Red tape gags US educators

May 18, 2001

A federal report based on a survey of US diplomats in 140 countries has identified red tape as an obstacle to US institutions that want to provide higher education abroad.

But the survey, meant to gauge the climate for potentially profitable joint education ventures and other such arrangements, also suggests that there is substantial opportunity for the "export" of US education, which is considered to lag behind that of competing nations including Canada and the United Kingdom.

"Contrary to previous impressions, nearly all countries allow private education to exist side by side with public education," the report says. And "while some countries limit recognition of US degrees and credits based on national policies that assume our education system lacks equivalent standards or quality, in many countries US education is highly regarded".

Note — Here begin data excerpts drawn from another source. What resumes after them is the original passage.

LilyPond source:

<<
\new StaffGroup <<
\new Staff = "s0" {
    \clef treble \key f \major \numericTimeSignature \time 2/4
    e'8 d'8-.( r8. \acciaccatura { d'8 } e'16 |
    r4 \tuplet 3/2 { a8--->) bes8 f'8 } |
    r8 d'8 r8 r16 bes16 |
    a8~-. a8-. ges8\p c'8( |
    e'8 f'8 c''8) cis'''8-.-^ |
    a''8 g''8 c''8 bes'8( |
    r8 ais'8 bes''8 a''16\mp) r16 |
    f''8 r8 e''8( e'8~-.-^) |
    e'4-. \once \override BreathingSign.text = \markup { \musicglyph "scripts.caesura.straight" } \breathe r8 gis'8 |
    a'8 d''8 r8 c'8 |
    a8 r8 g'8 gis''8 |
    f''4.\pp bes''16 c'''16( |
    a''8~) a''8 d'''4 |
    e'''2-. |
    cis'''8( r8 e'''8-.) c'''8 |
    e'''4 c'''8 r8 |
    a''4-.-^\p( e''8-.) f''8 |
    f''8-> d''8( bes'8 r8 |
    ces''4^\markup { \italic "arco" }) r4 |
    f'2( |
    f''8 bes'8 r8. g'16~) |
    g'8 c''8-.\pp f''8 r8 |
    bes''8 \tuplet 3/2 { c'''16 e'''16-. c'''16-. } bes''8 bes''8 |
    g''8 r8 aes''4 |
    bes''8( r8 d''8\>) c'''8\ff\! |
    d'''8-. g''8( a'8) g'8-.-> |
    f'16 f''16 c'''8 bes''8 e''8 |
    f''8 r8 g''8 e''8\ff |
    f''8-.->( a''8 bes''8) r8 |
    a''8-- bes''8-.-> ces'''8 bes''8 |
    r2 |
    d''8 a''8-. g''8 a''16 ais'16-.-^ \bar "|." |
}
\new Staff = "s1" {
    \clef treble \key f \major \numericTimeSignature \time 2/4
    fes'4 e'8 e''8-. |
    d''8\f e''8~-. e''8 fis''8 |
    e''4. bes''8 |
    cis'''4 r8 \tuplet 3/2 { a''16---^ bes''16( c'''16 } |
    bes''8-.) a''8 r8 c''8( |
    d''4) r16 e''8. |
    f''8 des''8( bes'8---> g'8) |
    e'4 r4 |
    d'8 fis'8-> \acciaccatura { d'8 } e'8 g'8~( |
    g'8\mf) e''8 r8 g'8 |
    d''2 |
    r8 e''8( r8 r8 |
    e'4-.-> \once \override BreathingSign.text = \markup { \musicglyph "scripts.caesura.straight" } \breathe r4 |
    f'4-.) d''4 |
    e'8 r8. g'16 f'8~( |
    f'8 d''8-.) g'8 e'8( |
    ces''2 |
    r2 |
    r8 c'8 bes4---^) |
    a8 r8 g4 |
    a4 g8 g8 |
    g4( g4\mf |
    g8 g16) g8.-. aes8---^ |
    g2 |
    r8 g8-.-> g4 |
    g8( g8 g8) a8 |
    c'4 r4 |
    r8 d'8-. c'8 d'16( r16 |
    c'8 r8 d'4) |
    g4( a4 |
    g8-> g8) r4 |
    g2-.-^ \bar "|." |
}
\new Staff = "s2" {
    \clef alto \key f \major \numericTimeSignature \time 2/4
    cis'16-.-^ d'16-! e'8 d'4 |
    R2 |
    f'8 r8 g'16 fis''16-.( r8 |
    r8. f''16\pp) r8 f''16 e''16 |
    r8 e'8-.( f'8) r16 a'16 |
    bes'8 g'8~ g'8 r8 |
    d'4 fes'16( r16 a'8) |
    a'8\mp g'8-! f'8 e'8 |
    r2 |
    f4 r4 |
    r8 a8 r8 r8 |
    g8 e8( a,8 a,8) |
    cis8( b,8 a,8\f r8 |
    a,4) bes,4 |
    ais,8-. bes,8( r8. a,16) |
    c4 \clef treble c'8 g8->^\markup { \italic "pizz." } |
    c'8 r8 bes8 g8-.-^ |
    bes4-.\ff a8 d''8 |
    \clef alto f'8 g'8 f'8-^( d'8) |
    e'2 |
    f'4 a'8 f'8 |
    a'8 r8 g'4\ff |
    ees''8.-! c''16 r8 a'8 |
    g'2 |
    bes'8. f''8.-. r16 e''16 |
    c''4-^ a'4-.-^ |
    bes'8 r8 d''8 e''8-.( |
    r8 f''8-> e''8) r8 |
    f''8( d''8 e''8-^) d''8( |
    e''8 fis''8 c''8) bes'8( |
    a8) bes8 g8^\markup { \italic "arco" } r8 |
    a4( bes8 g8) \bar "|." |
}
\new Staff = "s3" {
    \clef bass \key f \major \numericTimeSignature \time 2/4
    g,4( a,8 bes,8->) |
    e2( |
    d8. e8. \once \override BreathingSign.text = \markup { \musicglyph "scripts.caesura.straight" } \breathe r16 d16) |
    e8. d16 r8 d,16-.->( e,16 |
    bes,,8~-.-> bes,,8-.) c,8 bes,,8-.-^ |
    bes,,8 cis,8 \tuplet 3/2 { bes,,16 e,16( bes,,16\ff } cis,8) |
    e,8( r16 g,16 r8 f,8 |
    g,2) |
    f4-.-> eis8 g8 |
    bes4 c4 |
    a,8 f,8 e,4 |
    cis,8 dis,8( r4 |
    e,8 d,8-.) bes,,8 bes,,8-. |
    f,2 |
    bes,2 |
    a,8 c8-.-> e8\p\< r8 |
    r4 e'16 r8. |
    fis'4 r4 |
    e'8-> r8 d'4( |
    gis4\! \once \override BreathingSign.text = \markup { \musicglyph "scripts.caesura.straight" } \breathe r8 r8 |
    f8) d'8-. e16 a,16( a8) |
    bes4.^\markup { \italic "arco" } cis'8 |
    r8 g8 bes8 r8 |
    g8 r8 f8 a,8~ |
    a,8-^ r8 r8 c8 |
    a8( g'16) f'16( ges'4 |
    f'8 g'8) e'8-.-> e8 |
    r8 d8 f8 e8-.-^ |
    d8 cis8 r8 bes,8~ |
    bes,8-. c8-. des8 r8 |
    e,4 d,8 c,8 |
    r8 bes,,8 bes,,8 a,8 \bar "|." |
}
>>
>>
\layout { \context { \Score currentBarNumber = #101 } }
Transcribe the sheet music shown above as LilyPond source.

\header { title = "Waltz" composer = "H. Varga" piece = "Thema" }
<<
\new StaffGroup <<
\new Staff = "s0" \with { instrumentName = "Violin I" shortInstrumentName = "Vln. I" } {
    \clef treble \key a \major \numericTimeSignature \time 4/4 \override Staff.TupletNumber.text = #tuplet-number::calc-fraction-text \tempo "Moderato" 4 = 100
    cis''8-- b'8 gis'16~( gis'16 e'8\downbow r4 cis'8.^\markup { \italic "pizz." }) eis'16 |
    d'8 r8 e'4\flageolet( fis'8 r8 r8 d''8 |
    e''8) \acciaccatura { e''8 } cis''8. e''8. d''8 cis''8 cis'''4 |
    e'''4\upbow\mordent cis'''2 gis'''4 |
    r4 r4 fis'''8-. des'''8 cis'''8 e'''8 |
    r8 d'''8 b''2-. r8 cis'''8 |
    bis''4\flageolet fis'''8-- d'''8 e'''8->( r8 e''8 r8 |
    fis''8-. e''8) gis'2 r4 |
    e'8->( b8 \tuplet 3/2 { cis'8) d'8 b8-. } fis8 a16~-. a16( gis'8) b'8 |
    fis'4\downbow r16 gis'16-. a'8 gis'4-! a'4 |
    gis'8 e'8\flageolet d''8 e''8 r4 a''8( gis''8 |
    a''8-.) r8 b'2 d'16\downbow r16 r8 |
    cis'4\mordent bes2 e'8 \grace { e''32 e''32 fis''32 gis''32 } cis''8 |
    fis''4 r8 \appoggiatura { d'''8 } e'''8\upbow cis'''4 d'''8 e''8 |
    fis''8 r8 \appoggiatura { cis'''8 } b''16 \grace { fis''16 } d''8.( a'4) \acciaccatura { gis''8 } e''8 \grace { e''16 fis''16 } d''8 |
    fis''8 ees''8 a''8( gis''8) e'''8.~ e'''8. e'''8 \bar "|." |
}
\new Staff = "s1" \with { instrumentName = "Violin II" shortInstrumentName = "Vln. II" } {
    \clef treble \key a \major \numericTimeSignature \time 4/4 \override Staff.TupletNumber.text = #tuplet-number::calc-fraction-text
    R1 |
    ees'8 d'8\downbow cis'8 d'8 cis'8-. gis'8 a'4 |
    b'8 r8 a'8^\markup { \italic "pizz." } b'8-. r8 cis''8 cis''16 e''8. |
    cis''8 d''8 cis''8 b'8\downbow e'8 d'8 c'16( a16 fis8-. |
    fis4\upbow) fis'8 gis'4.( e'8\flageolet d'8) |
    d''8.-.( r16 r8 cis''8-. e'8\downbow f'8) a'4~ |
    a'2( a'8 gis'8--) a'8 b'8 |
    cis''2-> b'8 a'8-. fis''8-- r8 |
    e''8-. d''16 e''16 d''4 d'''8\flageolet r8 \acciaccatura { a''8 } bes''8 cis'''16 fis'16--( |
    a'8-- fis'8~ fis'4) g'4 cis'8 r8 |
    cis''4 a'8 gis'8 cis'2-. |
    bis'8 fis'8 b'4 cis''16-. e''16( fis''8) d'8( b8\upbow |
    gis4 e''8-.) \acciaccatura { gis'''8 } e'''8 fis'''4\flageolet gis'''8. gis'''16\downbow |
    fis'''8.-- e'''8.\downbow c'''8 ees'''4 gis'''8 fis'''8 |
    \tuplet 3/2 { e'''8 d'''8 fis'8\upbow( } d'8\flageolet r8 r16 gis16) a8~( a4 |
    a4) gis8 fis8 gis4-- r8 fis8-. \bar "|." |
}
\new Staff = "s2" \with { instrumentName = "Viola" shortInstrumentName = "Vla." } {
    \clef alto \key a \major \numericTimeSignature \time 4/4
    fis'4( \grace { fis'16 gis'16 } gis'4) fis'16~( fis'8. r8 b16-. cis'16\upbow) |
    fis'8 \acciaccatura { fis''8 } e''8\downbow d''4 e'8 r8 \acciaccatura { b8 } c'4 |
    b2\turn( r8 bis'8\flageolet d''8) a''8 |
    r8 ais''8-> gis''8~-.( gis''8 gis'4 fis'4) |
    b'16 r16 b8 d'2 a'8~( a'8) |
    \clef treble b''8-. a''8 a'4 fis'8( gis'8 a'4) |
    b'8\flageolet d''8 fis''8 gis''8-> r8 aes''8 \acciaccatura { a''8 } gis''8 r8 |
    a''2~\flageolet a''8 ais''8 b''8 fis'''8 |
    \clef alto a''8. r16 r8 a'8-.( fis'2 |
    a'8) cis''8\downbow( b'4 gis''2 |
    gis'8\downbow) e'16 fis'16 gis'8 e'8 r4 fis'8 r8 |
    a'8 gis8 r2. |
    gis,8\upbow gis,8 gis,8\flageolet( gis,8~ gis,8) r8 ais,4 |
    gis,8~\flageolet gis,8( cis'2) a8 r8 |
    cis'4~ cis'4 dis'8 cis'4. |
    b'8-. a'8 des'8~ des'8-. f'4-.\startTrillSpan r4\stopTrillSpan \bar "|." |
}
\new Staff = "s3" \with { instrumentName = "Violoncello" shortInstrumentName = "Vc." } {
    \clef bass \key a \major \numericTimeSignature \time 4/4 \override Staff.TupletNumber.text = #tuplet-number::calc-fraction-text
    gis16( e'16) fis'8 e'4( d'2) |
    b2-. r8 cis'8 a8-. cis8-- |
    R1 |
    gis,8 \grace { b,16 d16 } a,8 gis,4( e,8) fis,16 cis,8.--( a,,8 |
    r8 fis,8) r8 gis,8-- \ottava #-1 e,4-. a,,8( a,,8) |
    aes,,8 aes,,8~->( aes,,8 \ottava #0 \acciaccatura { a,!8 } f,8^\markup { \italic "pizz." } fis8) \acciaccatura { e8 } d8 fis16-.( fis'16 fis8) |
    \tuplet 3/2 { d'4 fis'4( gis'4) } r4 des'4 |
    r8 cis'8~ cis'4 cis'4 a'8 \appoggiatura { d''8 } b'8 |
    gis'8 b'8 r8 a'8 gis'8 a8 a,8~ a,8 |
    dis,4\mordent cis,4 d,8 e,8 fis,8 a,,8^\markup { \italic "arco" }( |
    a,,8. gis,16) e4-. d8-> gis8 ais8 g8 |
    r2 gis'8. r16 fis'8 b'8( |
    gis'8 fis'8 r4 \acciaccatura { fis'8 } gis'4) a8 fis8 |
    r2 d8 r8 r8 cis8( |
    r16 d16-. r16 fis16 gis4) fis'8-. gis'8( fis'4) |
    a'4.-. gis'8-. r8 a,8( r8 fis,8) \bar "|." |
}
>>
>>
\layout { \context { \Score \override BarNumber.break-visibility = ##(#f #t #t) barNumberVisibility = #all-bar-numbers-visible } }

US education is in particular demand in disciplines including management, information technology and language, the diplomats reported. Still, they found significant obstacles. Some countries require parliamentary approval for foreign education institutions to do business, prohibit education in languages other than their national tongues and impose other restrictive regulations on foreign educators.

In some cases, foreign entities are restricted to a minority share of a joint venture, or are allowed to provide services only to resident non-nationals. Using the title "university" is regulated by law in Australia and South Africa. Bulgaria, China, Ireland and other countries limit the number of foreign educational programmes, while Turkey and Italy restrict foreign providers to teaching only resident foreigners. In Indonesia, no more than half of any academic programme can be conducted in a foreign language.

The report, conducted jointly by the US departments of commerce, education, labour and state, recommended studying how the UK, Canada and other countries successfully promote the export of their educational institutions to "shed more light on the value of the international market and provide a basis for comparison with US efforts to seek and maintain open markets in this field".